Fortunately, the pastor didn’t just have me raise my hand and then send me out the door.  Had he said, “Talk to somebody before you leave and tell them what you did,” I would have walked out the door, would have talked to no one, and would have never realized the significance of my decision that evening!  (I know this because I had taken this step multiple times in my past and still had had no clue of my inheritance!)

But this dear pastor was a shepherd!  He had pressed and required me to step up and identify myself.  With heart pounding and palms sweating, I found myself standing.  From there, I was invited to a room — the very spot where I am sitting in this photo — where he talked to me one-on-one.

Pastor Mac didn’t preach to me or talk “at” me.  He asked me questions.  He let me express myself to discern where I was coming from — and then he made sure I understood what had taken place by taking me through some of the basic salvation (and assurance of salvation) verses.  A week later, I was baptized, and then found myself sitting at a microphone in a radio studio, telling “the world” about my conversion!  Wow!  (It makes me chuckle to think of that!  How I wish I could hear a recording of that conversation today!)

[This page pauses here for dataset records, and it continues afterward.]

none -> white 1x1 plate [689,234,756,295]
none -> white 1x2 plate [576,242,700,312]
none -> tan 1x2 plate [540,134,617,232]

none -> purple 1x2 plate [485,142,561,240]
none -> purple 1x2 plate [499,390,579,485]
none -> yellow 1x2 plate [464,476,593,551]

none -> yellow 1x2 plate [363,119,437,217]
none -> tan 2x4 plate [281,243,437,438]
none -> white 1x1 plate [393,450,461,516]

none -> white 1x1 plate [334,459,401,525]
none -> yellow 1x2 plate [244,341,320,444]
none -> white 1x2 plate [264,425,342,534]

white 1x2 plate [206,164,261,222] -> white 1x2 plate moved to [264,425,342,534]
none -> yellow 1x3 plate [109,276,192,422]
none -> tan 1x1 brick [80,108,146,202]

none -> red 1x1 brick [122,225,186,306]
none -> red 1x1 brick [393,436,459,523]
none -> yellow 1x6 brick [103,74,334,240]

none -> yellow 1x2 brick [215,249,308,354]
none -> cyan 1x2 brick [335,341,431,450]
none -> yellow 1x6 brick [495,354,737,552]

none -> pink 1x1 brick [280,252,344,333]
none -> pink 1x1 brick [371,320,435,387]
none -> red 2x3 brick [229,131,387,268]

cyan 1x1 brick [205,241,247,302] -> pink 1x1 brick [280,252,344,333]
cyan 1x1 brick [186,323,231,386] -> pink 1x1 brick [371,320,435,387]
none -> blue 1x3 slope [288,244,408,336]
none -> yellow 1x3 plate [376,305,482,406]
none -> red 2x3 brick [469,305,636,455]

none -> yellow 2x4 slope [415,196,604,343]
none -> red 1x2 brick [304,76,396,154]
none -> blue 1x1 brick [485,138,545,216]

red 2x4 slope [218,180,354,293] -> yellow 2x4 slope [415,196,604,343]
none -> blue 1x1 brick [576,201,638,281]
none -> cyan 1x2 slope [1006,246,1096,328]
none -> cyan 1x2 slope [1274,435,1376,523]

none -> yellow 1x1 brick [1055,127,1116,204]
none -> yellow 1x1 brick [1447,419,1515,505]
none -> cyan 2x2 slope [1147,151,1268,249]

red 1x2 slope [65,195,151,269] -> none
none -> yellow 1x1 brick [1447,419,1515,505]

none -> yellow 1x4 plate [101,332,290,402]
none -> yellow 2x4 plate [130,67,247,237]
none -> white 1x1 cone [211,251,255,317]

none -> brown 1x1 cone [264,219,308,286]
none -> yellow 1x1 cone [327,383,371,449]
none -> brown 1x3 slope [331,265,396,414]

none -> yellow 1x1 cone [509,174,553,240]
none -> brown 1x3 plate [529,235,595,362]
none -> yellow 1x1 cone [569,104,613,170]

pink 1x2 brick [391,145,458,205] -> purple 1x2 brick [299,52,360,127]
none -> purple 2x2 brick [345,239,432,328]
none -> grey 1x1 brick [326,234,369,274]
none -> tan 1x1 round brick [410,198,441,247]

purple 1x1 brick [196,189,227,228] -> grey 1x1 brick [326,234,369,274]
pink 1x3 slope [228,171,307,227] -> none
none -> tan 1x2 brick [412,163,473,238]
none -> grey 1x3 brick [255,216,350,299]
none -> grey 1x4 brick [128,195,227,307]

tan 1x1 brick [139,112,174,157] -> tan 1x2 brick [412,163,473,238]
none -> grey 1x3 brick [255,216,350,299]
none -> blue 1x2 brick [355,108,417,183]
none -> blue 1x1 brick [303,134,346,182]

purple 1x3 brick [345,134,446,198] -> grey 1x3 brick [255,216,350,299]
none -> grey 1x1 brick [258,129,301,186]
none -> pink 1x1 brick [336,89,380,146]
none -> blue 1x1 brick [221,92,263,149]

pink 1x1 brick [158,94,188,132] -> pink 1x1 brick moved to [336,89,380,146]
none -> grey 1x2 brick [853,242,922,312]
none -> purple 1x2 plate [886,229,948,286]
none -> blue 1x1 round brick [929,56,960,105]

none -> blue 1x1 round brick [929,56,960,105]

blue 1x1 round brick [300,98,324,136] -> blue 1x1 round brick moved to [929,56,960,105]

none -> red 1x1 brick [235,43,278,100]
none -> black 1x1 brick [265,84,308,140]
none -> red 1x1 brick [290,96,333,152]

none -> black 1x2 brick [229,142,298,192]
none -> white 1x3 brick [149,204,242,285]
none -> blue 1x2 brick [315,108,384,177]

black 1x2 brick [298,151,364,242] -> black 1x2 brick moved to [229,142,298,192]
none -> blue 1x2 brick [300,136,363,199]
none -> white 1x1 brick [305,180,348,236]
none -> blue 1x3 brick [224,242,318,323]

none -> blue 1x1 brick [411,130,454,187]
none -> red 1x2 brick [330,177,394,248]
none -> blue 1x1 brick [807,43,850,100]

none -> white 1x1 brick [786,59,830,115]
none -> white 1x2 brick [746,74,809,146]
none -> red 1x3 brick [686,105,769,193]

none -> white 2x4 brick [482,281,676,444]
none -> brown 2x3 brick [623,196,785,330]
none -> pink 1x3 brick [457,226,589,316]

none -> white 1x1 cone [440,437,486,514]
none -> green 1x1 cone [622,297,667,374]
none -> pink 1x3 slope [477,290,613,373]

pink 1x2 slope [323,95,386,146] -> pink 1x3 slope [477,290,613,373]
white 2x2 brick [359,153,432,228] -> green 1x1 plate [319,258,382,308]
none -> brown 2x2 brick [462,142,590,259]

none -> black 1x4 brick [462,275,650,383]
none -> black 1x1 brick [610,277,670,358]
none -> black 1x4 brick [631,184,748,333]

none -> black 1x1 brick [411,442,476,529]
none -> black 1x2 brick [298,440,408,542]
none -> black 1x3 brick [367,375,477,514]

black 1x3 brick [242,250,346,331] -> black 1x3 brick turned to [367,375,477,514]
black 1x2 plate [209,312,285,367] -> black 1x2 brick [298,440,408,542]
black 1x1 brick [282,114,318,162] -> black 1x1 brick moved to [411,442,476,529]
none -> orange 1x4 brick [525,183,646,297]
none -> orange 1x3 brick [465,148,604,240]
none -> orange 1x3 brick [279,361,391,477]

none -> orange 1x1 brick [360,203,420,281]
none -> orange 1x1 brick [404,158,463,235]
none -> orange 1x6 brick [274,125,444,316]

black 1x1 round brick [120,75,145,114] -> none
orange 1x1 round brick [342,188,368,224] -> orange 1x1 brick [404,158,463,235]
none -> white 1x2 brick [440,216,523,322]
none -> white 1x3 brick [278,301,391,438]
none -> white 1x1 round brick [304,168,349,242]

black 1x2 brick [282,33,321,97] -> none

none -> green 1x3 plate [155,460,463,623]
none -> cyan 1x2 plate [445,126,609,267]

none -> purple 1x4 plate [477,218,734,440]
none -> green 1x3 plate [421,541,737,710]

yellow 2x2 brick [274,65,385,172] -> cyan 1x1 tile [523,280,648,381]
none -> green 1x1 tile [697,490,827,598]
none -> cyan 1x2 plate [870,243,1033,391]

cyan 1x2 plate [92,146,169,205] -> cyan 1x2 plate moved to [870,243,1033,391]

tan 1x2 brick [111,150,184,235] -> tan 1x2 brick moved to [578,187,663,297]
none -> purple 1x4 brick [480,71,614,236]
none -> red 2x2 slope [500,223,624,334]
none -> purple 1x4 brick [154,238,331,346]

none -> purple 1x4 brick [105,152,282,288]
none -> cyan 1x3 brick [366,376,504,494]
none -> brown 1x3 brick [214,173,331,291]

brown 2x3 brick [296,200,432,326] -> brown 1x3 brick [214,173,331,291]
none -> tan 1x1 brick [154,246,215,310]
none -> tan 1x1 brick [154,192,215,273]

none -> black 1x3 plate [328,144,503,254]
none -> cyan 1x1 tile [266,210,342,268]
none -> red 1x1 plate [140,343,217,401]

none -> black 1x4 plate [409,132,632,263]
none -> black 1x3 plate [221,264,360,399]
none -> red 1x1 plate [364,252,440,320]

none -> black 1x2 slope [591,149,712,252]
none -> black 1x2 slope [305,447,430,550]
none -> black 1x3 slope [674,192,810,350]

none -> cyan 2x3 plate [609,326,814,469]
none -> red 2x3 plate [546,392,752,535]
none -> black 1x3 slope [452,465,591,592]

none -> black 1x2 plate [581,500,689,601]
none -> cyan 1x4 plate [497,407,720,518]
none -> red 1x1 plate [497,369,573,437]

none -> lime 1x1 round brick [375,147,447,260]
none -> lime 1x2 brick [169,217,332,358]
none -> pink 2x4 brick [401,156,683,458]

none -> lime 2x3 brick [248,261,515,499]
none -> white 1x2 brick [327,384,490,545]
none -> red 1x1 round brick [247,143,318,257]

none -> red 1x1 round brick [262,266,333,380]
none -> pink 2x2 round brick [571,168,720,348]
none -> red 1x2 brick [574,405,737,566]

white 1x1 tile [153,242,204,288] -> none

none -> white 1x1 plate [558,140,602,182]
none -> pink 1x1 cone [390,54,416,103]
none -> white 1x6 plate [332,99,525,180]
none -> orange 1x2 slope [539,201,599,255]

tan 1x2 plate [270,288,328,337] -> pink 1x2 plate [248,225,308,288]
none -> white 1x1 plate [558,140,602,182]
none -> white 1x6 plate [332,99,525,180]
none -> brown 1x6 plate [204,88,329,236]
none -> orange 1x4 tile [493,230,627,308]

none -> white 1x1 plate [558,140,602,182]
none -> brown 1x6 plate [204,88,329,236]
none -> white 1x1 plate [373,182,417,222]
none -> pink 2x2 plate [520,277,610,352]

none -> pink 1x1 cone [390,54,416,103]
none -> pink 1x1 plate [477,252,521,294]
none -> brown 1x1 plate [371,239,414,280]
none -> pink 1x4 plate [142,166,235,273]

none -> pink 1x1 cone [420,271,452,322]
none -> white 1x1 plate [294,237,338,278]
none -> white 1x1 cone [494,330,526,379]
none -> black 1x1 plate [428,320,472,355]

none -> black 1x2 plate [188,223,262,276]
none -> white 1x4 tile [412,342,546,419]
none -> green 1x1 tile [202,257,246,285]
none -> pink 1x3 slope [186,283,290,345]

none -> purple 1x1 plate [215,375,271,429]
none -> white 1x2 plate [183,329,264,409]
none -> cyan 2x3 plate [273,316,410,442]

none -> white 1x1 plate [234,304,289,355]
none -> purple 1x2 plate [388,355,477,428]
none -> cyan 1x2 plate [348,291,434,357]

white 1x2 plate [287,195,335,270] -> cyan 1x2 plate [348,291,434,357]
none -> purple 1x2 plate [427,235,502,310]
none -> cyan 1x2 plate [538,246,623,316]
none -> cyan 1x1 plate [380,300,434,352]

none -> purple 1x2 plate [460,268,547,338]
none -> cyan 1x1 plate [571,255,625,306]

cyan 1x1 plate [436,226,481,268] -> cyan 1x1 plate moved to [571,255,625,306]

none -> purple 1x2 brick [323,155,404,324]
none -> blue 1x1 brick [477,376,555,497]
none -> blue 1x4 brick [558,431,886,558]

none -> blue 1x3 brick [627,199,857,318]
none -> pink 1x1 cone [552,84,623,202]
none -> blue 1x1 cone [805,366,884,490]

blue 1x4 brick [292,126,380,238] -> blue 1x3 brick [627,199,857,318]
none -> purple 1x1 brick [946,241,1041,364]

Immediately after that night, I was taken through several weeks of discipleship classes where I received a thorough grounding in the basic tenets of the Christian faith. (I am thankful that it was done that way!)  God had also placed some wonderful believers in my life who helped me through those first wobbly baby steps.  Dried up old sponge that I was, I bombarded them with a myriad of questions about this new life and what the Bible said about it!  (Thank you Pastor Mac and Virginia [both with Jesus now], DeWayne and Georgie Wageman, Mickie and Bob Amen, Tom and Dala Walton, Bruce and Flo Walters [my beloved Flo is also now with the Lord], John and Bonnie Meyer, and Pat Barnes!)

Sometimes I wonder if we as followers of Jesus have become “careless” in presenting this Wonderful Gift that is available to our friends.  I fear that we’re not making salvation clear to people and that we are leading them into a state of “easy believism” and away from experiencing the power of God in their lives.

Salvation in Jesus is far more than parroting a prayer and then walking out the door and going back to life as usual. 

Salvation is not continuing in sin that grace may abound.  “God forbid!” as the Apostle Paul says.  True salvation results in fruit and in a growing desire to know Him and walk with Him.

May God help us to present the Good News accurately and thoroughly … to identify the need … to expect a visible response … and to take our responsibility to disciple new believers seriously.

Thank you to all those who followed the Matthew 28 mandate to disciple me … and thank you, Lord, for John 3:16, John 1:12, Romans 5:8, Romans 8:9-10, Ephesians 2:8-10, Titus 3:5-6, 1 John 5:12-13, and so many others!

And thank you, Lord Jesus, for dying for me on the Cross of Calvary, and for taking the punishment that I deserved.  Thank you for preparing a home for me in heaven.  And thank you for giving me purpose as I finish the race on this planet.